Sorin MITITELU, Country Manager, FUTURE HEALTH CARE:

- For insurers, technology means more than telemedicine.
- The big issue for insurers is how to manage this ecosystem.
- When building electronic systems, it is preferable to learn from other markets. These systems should be used by several operators and they should integrate all players in the market. In Austria settlement is done through a secure electronic system. I think we are not moving in the right direction, because we have different systems. Outsourcing is a normal and beneficial solution.
- Behind these systems there is a lot of automation and Artificial Intelligence.
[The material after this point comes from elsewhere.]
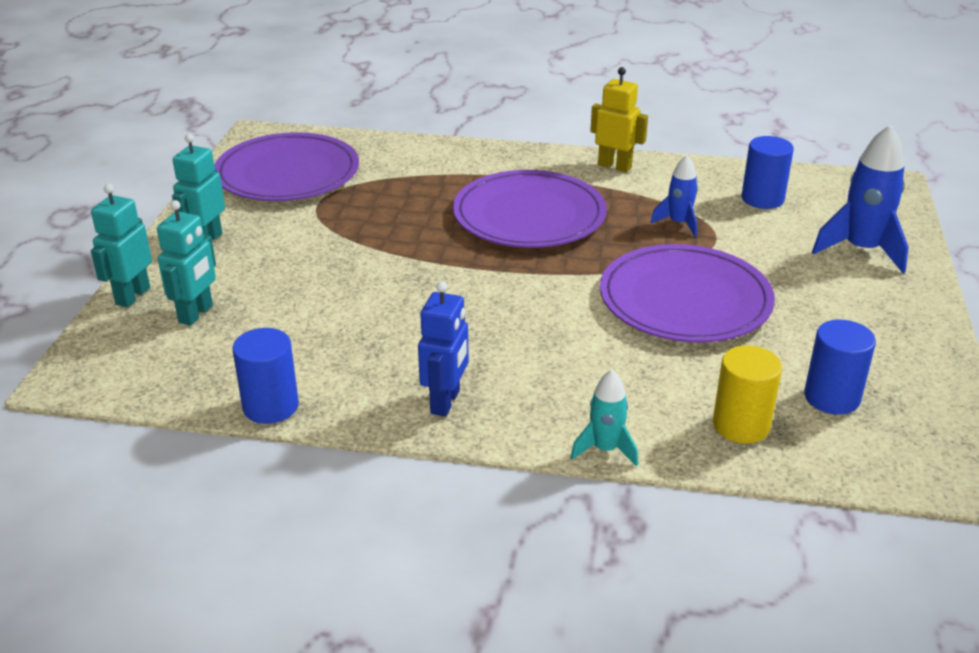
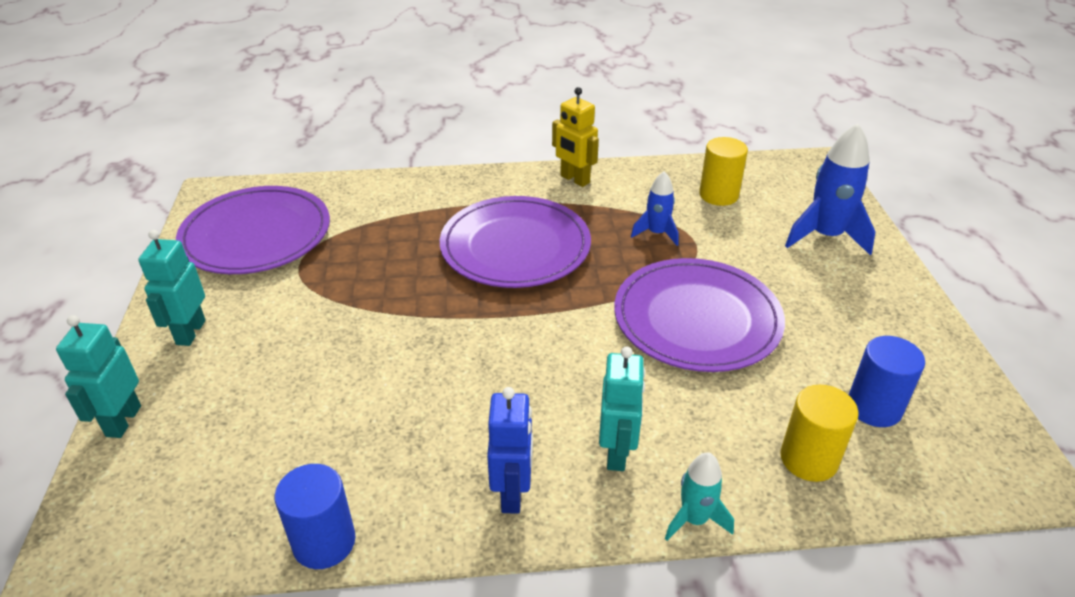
camera: 15 degrees left, 5 degrees up
(196, 314) = (204, 431): turquoise robot -> turquoise robot (617, 453)
(614, 166) = (574, 179): yellow robot -> yellow robot turned 150 degrees counterclockwise
(762, 199) = (718, 195): blue cylinder -> yellow cylinder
These systems help to optimise costs and is a financial benefit for the insurer.
- FUTURE HEALTH CARE has such a system, which integrates all parties, has multiple capabilities and which can provide portfolio management services for the insurer, access and service management services from medical networks, related services.
- Technology helps you do things more efficiently.
- Our private health insurance in Romania is a small one compared to more mature markets, a 100 million euro market. Many structural changes are needed. However, the market shows a very big effort done by distributors, which is to be appreciated.